After getting in to Edinburgh we jumped in a car with Laura and Gabe and made our way down to our “Day 0” spot, St Bees. We took a quick stroll to the beach to stretch our legs and get eyes on the starting point for the walk. Much to everyone’s delight, we were greeted by our first of what would be 1,000,000 sheep on our way down to the shore. This began the trend of stopping to photograph a sheep in its native environment which did not tire some in the group (it tired me though) for the duration of the trip. After a proper meal and some rest, we made our way back to the beach (Day 1 = 7 May) to pick some travel companions.

Tradition has it that hikers pick a pebble off the beach in the Irish Sea and carry it with them to throw into the North Sea once the trek is complete. With our rocks (of varying sizes) selected, we stepped off on our adventure. Day 1 started with a bit of climb up St Bees Head, past Fleswick Bay, staying along the coast before starting the first official turn to the east and passing through Sandwith.

After Sandwith we headed back to St Bees for the night, logging a little over 9 miles for the day. The next morning, we headed north and picked up the trail that would take us up Dent Hill and end at the famous (for the town of 220 people) Ennerdale Bridge. Just under 10 miles on Day 2 and a 1,800 vertical ft climb to ready the legs for the big climb the following day.

Day 3 (9 May) was on of the bigger legs of the trip. We started at Ennerdale Bridge and arrived in the rain at Seatoller almost 9 hours later. In between, Meredith, Laura, Gabe, and I split off on “the high route” where we clawed our way up Red Pike, High Stile (the highest summit on the C2C), and Haystacks in 30-40 kt winds. Mr.

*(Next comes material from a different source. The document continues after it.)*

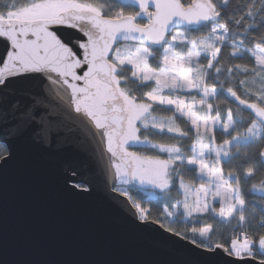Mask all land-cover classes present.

Wainwright cautioned in his book that this route was suitable only for “very strong and experienced fell walkers” in clear weather.

Despite being windburnt, a bit wet, and needing a little time to work our way through some pretty unmarked portions of the trail, we made it to Seatoller (population 420) and settled into a decent room and fantastic dinner at the Glaramara Hotel (hey, nobody said we were camping on this trip!).

Closing the books on Day 3 of the adventure, we covered 34.6 miles and already climbed a total of 8,422 vertical feet.